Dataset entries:

——

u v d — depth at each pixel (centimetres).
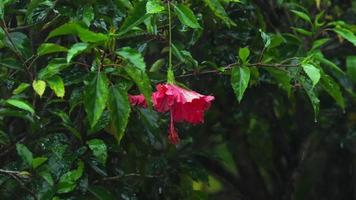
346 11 477
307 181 637
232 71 323
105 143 340
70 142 336
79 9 317
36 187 315
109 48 289
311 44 412
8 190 331
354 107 496
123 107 292
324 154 640
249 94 467
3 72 347
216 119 510
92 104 284
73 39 352
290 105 511
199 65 371
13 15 353
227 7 393
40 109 347
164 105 288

——

◆ Work request ◆
When you copy the data above, keep each line exact and omit the pictures.

◆ Expected answer ◆
u v d — depth at each pixel (centimetres).
346 11 477
307 181 637
232 71 323
105 143 340
70 142 336
79 9 317
36 187 315
109 48 289
311 44 412
8 190 331
354 107 496
123 107 292
324 154 640
249 94 467
3 72 347
216 119 510
92 104 284
73 39 352
290 105 511
199 65 371
13 15 353
227 7 393
40 109 347
164 105 288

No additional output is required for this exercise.